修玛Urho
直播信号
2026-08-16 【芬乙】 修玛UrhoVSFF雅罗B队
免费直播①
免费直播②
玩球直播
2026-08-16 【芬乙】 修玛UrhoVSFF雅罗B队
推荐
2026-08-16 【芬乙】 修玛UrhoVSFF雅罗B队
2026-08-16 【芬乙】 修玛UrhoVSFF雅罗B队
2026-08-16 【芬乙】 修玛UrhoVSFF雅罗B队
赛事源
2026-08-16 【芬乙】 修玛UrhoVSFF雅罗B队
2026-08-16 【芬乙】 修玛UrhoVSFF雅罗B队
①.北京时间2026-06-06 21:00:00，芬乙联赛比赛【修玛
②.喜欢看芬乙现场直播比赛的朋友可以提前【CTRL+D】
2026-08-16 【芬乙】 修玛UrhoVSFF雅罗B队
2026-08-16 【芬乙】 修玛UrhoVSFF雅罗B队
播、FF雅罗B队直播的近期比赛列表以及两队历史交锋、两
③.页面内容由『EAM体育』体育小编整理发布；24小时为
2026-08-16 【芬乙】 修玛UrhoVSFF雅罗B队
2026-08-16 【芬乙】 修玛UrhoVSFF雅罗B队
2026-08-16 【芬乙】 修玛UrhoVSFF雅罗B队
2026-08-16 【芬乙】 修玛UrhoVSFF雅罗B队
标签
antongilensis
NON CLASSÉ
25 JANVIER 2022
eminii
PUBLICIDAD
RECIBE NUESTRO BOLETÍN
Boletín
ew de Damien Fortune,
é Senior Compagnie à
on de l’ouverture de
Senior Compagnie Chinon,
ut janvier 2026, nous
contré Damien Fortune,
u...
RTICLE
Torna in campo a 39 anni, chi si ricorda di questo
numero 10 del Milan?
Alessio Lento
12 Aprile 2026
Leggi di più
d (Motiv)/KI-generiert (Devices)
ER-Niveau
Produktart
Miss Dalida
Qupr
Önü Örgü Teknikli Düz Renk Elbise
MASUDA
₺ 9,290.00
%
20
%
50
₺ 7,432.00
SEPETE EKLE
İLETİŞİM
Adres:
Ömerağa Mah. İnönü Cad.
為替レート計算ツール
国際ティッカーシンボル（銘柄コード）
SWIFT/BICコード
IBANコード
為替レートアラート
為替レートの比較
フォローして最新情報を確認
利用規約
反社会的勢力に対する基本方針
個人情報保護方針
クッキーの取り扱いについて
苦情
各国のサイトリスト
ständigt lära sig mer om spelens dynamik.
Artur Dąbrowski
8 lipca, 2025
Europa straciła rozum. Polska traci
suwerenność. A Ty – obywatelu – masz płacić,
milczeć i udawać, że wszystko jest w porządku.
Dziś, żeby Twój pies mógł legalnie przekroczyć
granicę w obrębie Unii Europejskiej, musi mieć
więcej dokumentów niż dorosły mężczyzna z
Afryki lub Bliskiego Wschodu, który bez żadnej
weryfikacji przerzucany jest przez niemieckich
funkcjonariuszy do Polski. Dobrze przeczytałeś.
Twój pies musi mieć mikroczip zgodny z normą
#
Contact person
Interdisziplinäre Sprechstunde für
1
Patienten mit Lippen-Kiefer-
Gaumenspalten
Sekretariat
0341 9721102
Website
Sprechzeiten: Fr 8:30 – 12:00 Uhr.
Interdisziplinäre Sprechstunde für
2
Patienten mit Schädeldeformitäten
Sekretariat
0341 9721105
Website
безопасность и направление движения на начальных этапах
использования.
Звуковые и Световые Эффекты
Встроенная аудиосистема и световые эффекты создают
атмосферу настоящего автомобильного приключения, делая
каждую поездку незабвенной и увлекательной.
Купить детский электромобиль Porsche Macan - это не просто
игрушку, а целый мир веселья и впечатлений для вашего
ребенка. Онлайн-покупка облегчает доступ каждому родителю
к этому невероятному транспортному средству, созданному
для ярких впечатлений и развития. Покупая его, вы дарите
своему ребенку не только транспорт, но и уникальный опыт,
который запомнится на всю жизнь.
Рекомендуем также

- _DIRECTIONS FOR THIS TASK_
Extract the text of every entry above, reproducing each line verbatim and in its original order.

- _EXERCISE SOLUTION_
修玛Urho
直播信号
2026-08-16 【芬乙】 修玛UrhoVSFF雅罗B队
免费直播①
免费直播②
玩球直播
2026-08-16 【芬乙】 修玛UrhoVSFF雅罗B队
推荐
2026-08-16 【芬乙】 修玛UrhoVSFF雅罗B队
2026-08-16 【芬乙】 修玛UrhoVSFF雅罗B队
2026-08-16 【芬乙】 修玛UrhoVSFF雅罗B队
赛事源
2026-08-16 【芬乙】 修玛UrhoVSFF雅罗B队
2026-08-16 【芬乙】 修玛UrhoVSFF雅罗B队
①.北京时间2026-06-06 21:00:00，芬乙联赛比赛【修玛
②.喜欢看芬乙现场直播比赛的朋友可以提前【CTRL+D】
2026-08-16 【芬乙】 修玛UrhoVSFF雅罗B队
2026-08-16 【芬乙】 修玛UrhoVSFF雅罗B队
播、FF雅罗B队直播的近期比赛列表以及两队历史交锋、两
③.页面内容由『EAM体育』体育小编整理发布；24小时为
2026-08-16 【芬乙】 修玛UrhoVSFF雅罗B队
2026-08-16 【芬乙】 修玛UrhoVSFF雅罗B队
2026-08-16 【芬乙】 修玛UrhoVSFF雅罗B队
2026-08-16 【芬乙】 修玛UrhoVSFF雅罗B队
标签
antongilensis
NON CLASSÉ
25 JANVIER 2022
eminii
PUBLICIDAD
RECIBE NUESTRO BOLETÍN
Boletín
ew de Damien Fortune,
é Senior Compagnie à
on de l’ouverture de
Senior Compagnie Chinon,
ut janvier 2026, nous
contré Damien Fortune,
u...
RTICLE
Torna in campo a 39 anni, chi si ricorda di questo
numero 10 del Milan?
Alessio Lento
12 Aprile 2026
Leggi di più
d (Motiv)/KI-generiert (Devices)
ER-Niveau
Produktart
Miss Dalida
Qupr
Önü Örgü Teknikli Düz Renk Elbise
MASUDA
₺ 9,290.00
%
20
%
50
₺ 7,432.00
SEPETE EKLE
İLETİŞİM
Adres:
Ömerağa Mah. İnönü Cad.
為替レート計算ツール
国際ティッカーシンボル（銘柄コード）
SWIFT/BICコード
IBANコード
為替レートアラート
為替レートの比較
フォローして最新情報を確認
利用規約
反社会的勢力に対する基本方針
個人情報保護方針
クッキーの取り扱いについて
苦情
各国のサイトリスト
ständigt lära sig mer om spelens dynamik.
Artur Dąbrowski
8 lipca, 2025
Europa straciła rozum. Polska traci
suwerenność. A Ty – obywatelu – masz płacić,
milczeć i udawać, że wszystko jest w porządku.
Dziś, żeby Twój pies mógł legalnie przekroczyć
granicę w obrębie Unii Europejskiej, musi mieć
więcej dokumentów niż dorosły mężczyzna z
Afryki lub Bliskiego Wschodu, który bez żadnej
weryfikacji przerzucany jest przez niemieckich
funkcjonariuszy do Polski. Dobrze przeczytałeś.
Twój pies musi mieć mikroczip zgodny z normą
#
Contact person
Interdisziplinäre Sprechstunde für
1
Patienten mit Lippen-Kiefer-
Gaumenspalten
Sekretariat
0341 9721102
Website
Sprechzeiten: Fr 8:30 – 12:00 Uhr.
Interdisziplinäre Sprechstunde für
2
Patienten mit Schädeldeformitäten
Sekretariat
0341 9721105
Website
безопасность и направление движения на начальных этапах
использования.
Звуковые и Световые Эффекты
Встроенная аудиосистема и световые эффекты создают
атмосферу настоящего автомобильного приключения, делая
каждую поездку незабвенной и увлекательной.
Купить детский электромобиль Porsche Macan - это не просто
игрушку, а целый мир веселья и впечатлений для вашего
ребенка. Онлайн-покупка облегчает доступ каждому родителю
к этому невероятному транспортному средству, созданному
для ярких впечатлений и развития. Покупая его, вы дарите
своему ребенку не только транспорт, но и уникальный опыт,
который запомнится на всю жизнь.
Рекомендуем также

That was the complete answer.